Jackson’s roots in the genre, including the classic zombie satire “Dead/Alive,” make him more than qualified. Perhaps the best option would be “The Dunwich Horror,” one of Lovecraft’s most well-known short stories, which has a plot that seems particularly cinematic. Though a movie of “Dunwich” was made in 1970, the original story was made almost unrecognizable, with trendy psychedelic nonsense replacing the admittedly outlandish and over-the-top, but truly scary, scenario.

Call the Doctor
The venerable British sci-fi series “Doctor Who” is in good hands now on the small screen, brought back to life in a cheekily well-written, Buffyesque format by “Queer As Folk” creator Russell T. Davies. But nobody’s made a feature-length film spinoff of the series since Peter Cushing starred in two forgettable “Doctor Who” movies in the mid-1960s.

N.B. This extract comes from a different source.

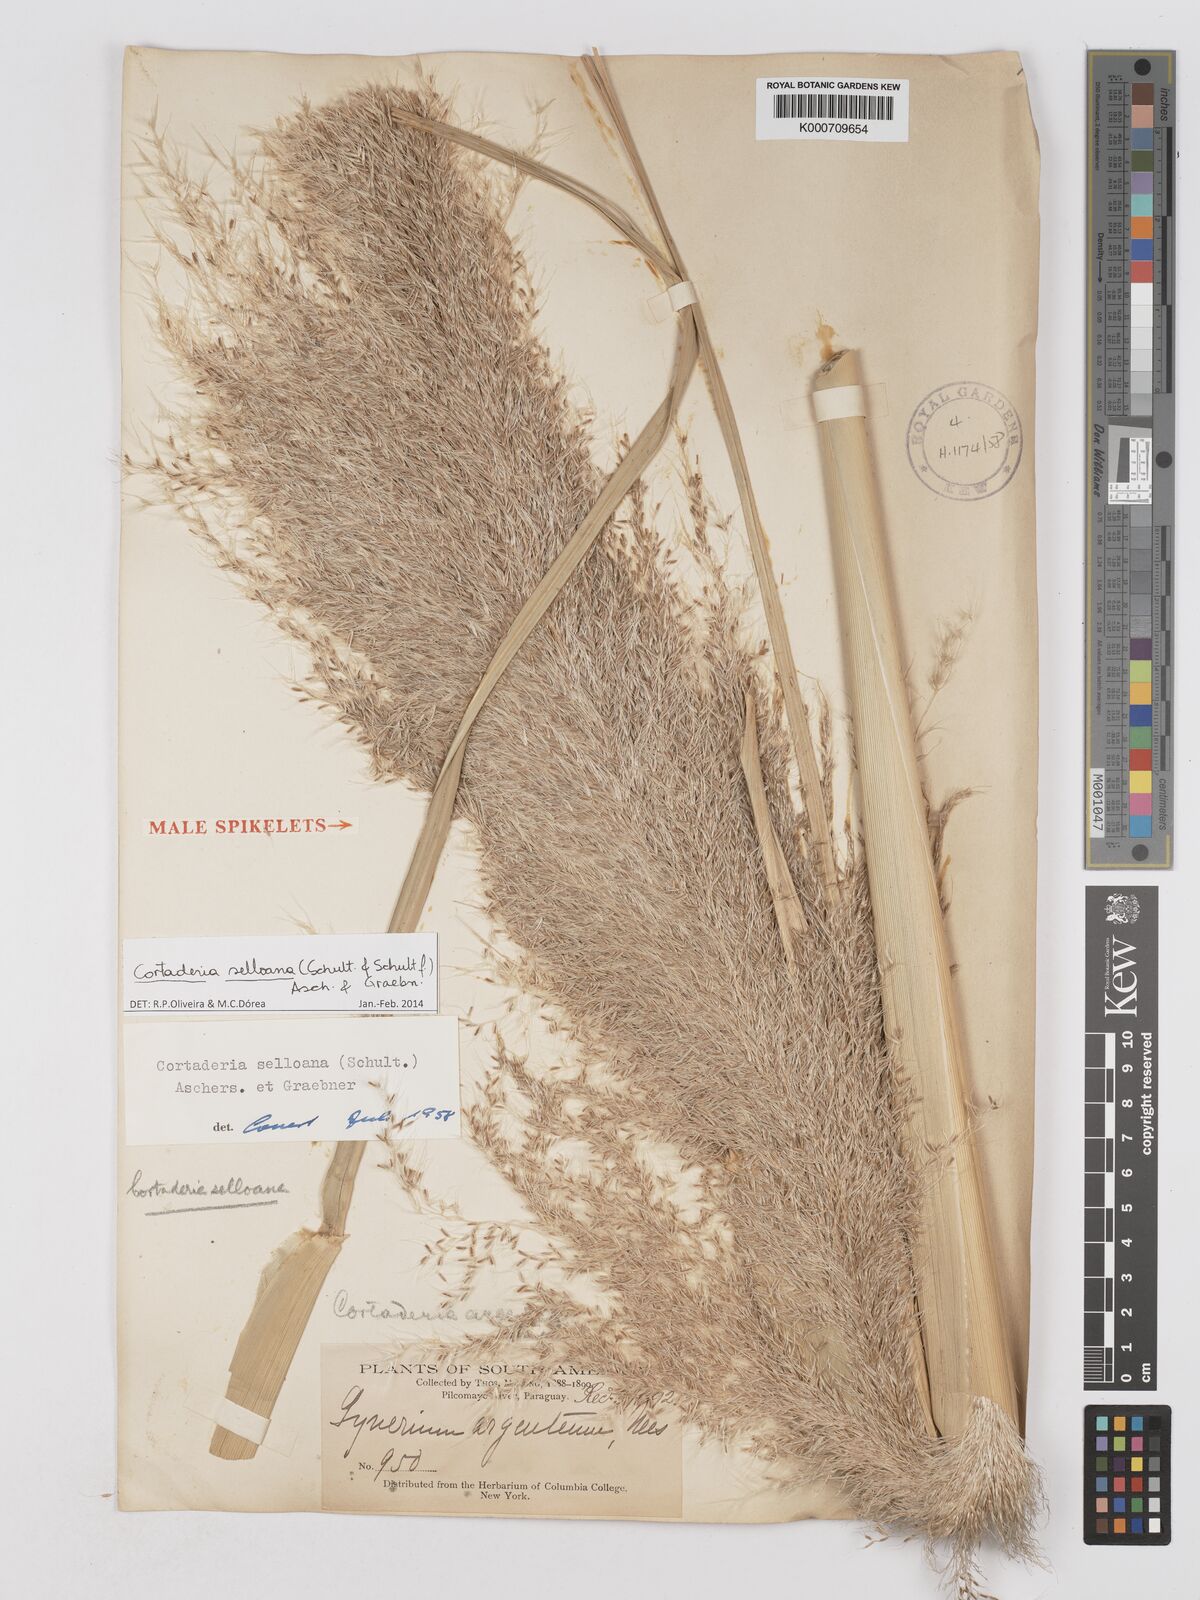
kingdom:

Jackson would find an excellent match for his talents in “Who’s” match of slam-bang action, creepy horror and thought-provoking science fiction. The villains of this hypothetical film would almost certainly have to be the tank-like Daleks simply because they’re The Doctor’s most popular foes, but we’d love to see what Jackson would do with such eerie aliens as the fungoid Zygons, the amoeba-like Rutan, or the reptilian Silurians and Sea Devils.

There’s plenty of other forgotten or underappreciated science fiction that would fit Jackson. Like “Doctor Who,” lots of them are British — we’d be intrigued to see his take on the 1950s “Quatermass” TV serials and the 1962 monster-chiller “Day Of The Triffids.”

The novels of H.G. Wells are also worth a look. “War Of The Worlds,” “The Time Machine” and “The Island Of Dr. Moreau” have all been filmed recently enough to be effectively off-limits, even if Jackson would probably do a better job. “The Invisible Man” has also been brought to the screen in various incarnations many times, but it’d be interesting to see Jackson update the definitive 1933 Claude Rains version — made the same year as the original “Kong.”

Even better, though, would be if Jackson rescued a couple of decent Wells stories about giant marauding animals from their schlocky 1970s adaptations, “Food Of The Gods” and “Empire Of The Ants,” currently known mainly as the source of the infamous “Simpsons” line: “I, for one, welcome our new insect overlords.”